La création du Musée d'Orsay, en 1986, permet de délimiter des frontières chronologiques précises : relève désormais du Louvre l'art antérieur à 1848. La conquête de 22 000 mètres carrés dans l'aile nord entraîne un nouveau redéploiement des collections. Enfin, si certaines salles avaient déjà été décorées dans l'optique du musée (peintures d'Ingres pour les salles grecques du musée de Charles X), un édifice est pour la première fois créé directement pour le musée, sans relever d'une quelconque réutilisation : c'est la pyramide du Louvre (1989), qui permet une réorganisation d'ensemble du plan de circulation, et qui est aussi le premier élément architectural qui rompt délibérement avec le style inauguré par Pierre Lescot. Ainsi, grâce à l'ouverture de la crypte archéologique, qui permet d'approcher les vestiges du Louvre médiéval, et à la pyramide de Ieoh Ming Pei, le Grand Louvre offre effectivement à ses 5 millions de visiteurs annuels une parure monumentale exceptionnelle, pour des collections qui ne le sont pas moins. Le palais, centre du pouvoir politique, est devenu temple de la culture et de l'histoire, une métamorphose qui n'a pu s'effectuer qu'avec l'accord tacite et, souvent, l'appui résolu du pouvoir lui-même.

Lugdunum,

capitale de la Lyonnaise (l'une des quatre provinces de la Gaule romaine).

La Colonia Copia Felix Munatia Lugdunum est fondée sur le site celtique de Condate - au confluent du Rhône et de la Saône -, en 43 avant J.-C., par Lucius Munatius Plancus, ancien lieutenant de César. La colonie, peuplée de commerçants romains chassés de Vienne en 61 et de vétérans, occupe une place centrale lors de la refonte augustéenne des trois Gaules et profite de ses bonnes relations avec les empereurs successifs pour accroître son rôle politique.
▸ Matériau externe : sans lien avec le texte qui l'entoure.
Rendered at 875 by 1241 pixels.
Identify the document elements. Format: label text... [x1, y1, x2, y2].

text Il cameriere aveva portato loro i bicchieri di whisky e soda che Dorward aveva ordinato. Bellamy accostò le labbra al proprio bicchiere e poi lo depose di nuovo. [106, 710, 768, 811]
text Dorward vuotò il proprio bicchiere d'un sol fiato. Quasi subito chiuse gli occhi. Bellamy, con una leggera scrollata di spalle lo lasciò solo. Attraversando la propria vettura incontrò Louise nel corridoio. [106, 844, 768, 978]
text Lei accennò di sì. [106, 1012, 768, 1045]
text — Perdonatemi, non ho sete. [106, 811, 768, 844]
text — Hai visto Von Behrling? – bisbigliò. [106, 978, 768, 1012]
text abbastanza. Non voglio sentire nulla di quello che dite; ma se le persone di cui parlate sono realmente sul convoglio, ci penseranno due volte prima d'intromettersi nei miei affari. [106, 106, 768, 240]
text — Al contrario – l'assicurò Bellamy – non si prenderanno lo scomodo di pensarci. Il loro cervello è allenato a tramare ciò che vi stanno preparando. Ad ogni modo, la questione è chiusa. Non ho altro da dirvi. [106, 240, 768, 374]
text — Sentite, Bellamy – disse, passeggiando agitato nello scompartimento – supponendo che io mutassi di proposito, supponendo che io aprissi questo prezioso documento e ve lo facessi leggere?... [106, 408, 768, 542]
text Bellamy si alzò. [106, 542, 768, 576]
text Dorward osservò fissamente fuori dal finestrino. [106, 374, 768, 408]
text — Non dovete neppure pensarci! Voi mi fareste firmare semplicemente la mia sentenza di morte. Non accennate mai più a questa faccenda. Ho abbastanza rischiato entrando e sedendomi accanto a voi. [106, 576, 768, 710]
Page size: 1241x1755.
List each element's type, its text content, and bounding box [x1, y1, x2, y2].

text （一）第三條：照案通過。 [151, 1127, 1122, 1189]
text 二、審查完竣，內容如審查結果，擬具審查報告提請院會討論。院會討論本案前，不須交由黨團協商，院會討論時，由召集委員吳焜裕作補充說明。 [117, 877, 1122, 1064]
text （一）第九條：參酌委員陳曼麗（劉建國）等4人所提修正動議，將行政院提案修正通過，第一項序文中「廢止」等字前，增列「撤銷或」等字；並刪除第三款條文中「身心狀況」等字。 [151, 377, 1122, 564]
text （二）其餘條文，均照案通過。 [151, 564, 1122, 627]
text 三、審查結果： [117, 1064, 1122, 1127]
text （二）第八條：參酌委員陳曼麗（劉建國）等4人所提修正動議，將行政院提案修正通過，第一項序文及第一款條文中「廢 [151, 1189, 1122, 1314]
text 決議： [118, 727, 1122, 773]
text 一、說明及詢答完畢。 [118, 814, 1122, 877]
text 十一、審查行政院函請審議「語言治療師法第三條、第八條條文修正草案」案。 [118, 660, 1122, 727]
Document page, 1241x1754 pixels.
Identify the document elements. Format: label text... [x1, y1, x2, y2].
Claude, né à Lugdunum, lui confère même divers privilèges, ce qui explique le nom que prend la colonie (Colonia Copia Claudia Augusta Lugdunum). Son rôle politique est important, notamment lors des guerres civiles de 68-69 et de 193-197, mais s'estompe à la fin du IIIe siècle au profit de Trèves. La cité conserve toutefois sa vitalité dans l'Empire tardif, puis au sein du royaume burgonde.

Résidence du légat de la Lyonnaise, d'une cohorte urbaine, des services de l'administration financière de la Lyonnaise et d'Aquitaine, et d'un atelier monétaire, Lugdunum est aussi le centre du réseau routier gaulois et le siège du sanctuaire des trois Gaules, entité indépendante sur son sol, dont l'activité est attestée jusqu'à la fin du IIIe siècle. L'autel de Rome et d'Auguste, élevé par Drusus en 12 avant J.-C., réunit tous les ans les délégués des soixante cités gauloises. Ils accomplissent des sacrifices pour le salut de Rome et de l'empereur régnant, expriment les vœux de leur cité et blâment parfois un gouverneur incompétent.

Dotée d'institutions classiques, la cité possède un vaste territoire. La ville elle-même, bien approvisionnée en eau par quatre aqueducs, se trouve sur l'acropole de Fourvière (forum vetere). Fermé par un rempart triangulaire et soigneusement quadrillé, l'espace urbain comprend les monuments traditionnels de la vie publique : forum, temples, thermes et édifices de spectacle (théâtre, odéon, cirque). Sur la rive droite du Rhône s'étend le quartier commercial des canabae, où se tiennent les corporations professionnelles : « nautes » du Rhône, de la Saône, négociants en vin... Le territoire fédéral de Condate forme une agglomération distincte sur la rive gauche de la Saône : le sanctuaire comprend un bois sacré, des autels et surtout un amphithéâtre, où a lieu, le 1er août, le spectacle que le grand-prêtre des Gaules doit organiser, et au cours duquel, en 177, les chrétiens lyonnais sont suppliciés. Leur martyre confère une forte autorité à l'évêque de la cité au IVe siècle, dont il tire profit pour étendre la diffusion du christianisme en Gaule.